Lo anterior comporta la estimación parcial del recurso, con la consiguiente revocación en parte de la sentencia apelada. Ello determina que la demanda se estime parcialmente y que, en consecuencia, no se efectúe especial pronunciamiento de las costas causadas en la instancia, conforme a lo dispuesto el artículo 394.2 de la LEC.



SEXTO.- Estimándose parcialmente el recurso de apelación deducido, no se hace expresa imposición de las costas de la alzada.

Vistos los artículos citados y demás de pertinente aplicación.

Fallo

Estimando en parte el recurso de apelación interpuesto por la representación procesal de D. Andrés contra la sentencia dictada por el Juzgado de Primera Instancia nº 20 de Madrid, en el procedimiento ordinario nº 364/2018, se revoca en parte dicha resolución en el sentido de fijar en siete mil quinientos un euros con treinta céntimos (7.501,30 €) la cantidad a abonar por el demandado en concepto de facturas impagadas y cláusula penal, sin imposición de las costas causadas por la demanda interpuesta por CE CONSULTING EMPRESARIAL ESPAÑA SL; confirmando los restantes pronunciamientos de la instancia, sin imposición de las costas de este recurso.

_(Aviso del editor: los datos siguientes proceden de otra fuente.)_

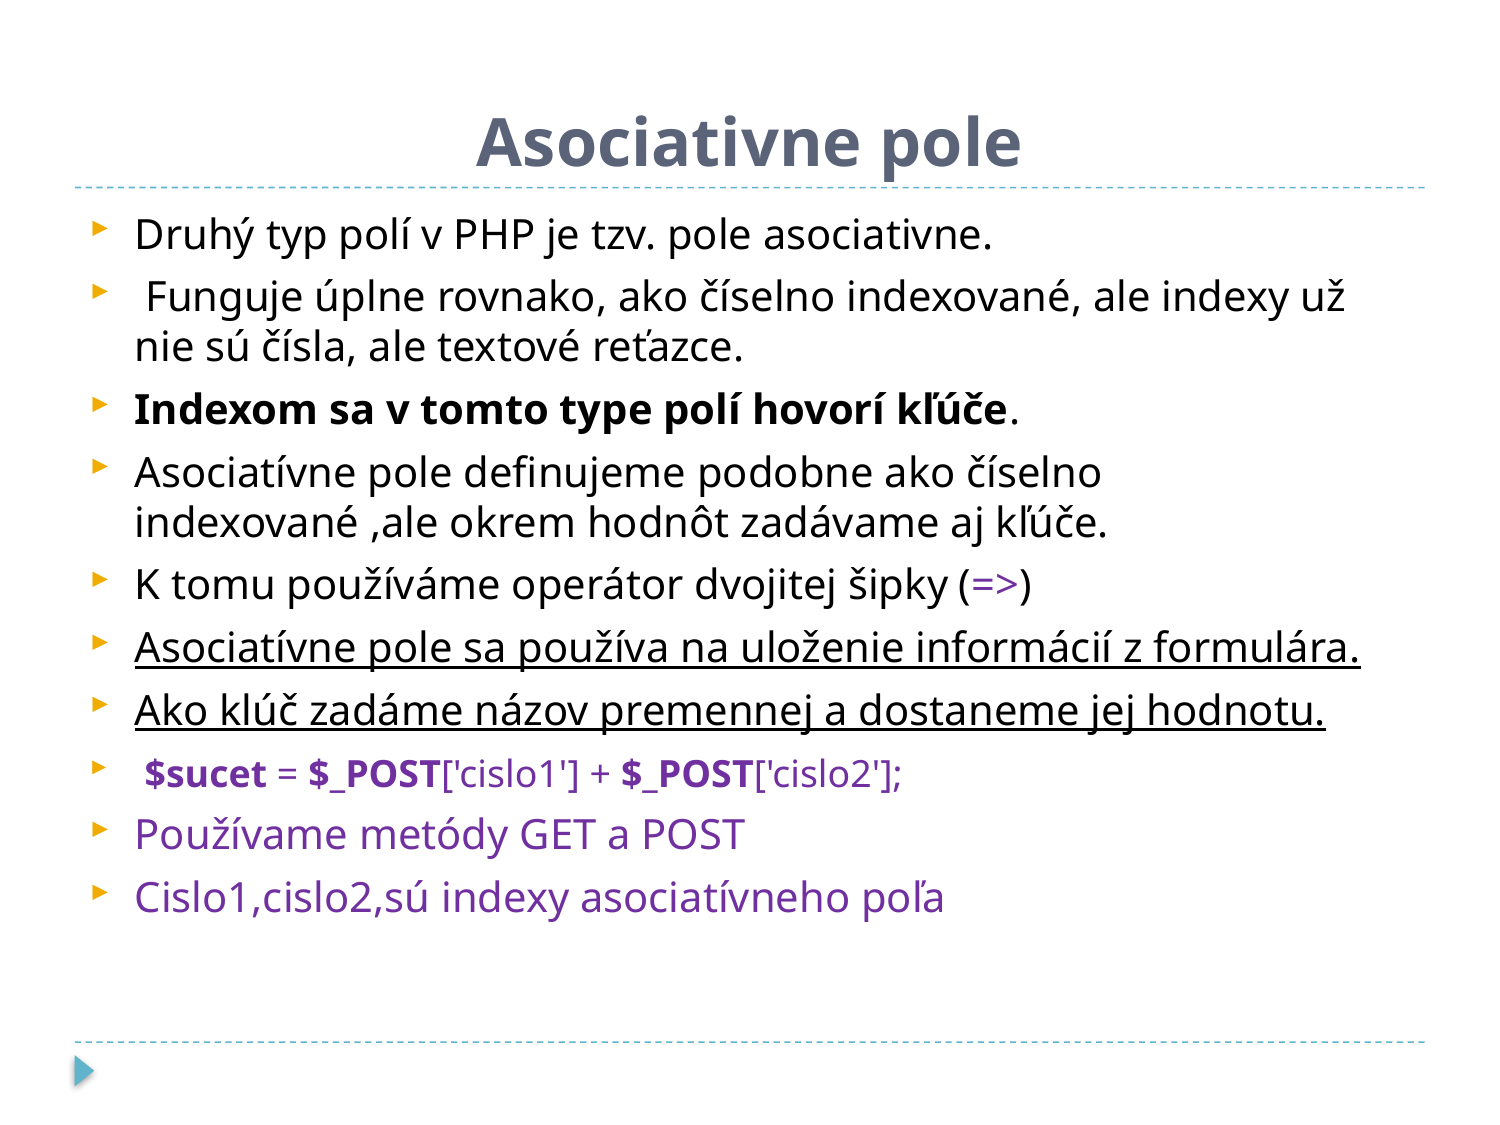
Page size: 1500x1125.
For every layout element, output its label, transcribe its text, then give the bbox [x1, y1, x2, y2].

list Druhý typ polí v PHP je tzv. pole asociativne. Funguje úplne rovnako, ako číselno indexované, ale indexy už nie sú čísla, ale textové reťazce. Indexom sa v tomto type polí hovorí kľúče. Asociatívne pole definujeme podobne ako číselno indexované ,ale okrem hodnôt zadávame aj kľúče. K tomu používáme operátor dvojitej šipky (=>) Asociatívne pole sa používa na uloženie informácií z formulára. Ako klúč zadáme názov premennej a dostaneme jej hodnotu. $sucet = $_POST['cislo1'] + $_POST['cislo2']; Používame metódy GET a POST Cislo1,cislo2,sú indexy asociatívneho poľa [75, 200, 1425, 1010]
title Asociativne pole [75, 24, 1425, 188]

MODO DE IMPUGNACION: Se hace saber a las partes que frente a la presente resolución cabe interponer Recurso de Casación y/o Extraordinario por Infracción Procesal, en los supuestos previstos en los artículos 477 y 468 respectivamente de la LEC en relación con la Disposición Final 16º de la misma Ley, a interponer en el plazo de VEINTE DÍAS ante este mismo órgano jurisdiccional. Haciéndose saber a las partes que al tiempo de la interposición de los mismos, deberán acreditar haber constituido el depósito que, por importe de 50 euros, previene la Disposición Adicional Decimoquinta de la L.O.P.J., establecida por la Ley Orgánica 1/09, de 3 de noviembre, sin cuyo requisito el recurso de que se trate no será admitido a trámite, excepto en los supuestos de reconocimiento expreso de exención por tener reconocido el derecho de asistencia jurídica gratuita. (Caso de interponerse ambos recursos deberá efectuarse un depósito de 50 euros por cada uno de ellos).

Dicho depósito habrá de constituirse en la Cuenta de Depósitos y Consignaciones de esta Sección abierta con el nº 2838 en la sucursal 6114 del Banco de Santander sita en la calle Ferraz nº 43 de Madrid.

Así, por esta nuestra Sentencia, lo pronunciamos, mandamos y firmamos.

PUBLICACION.- Firmada la anterior resolución es entregada en esta Secretaría para su notificación, dándosele publicidad en legal forma y expidiéndose certificación literal de la misma para su unión al rollo. Doy fe.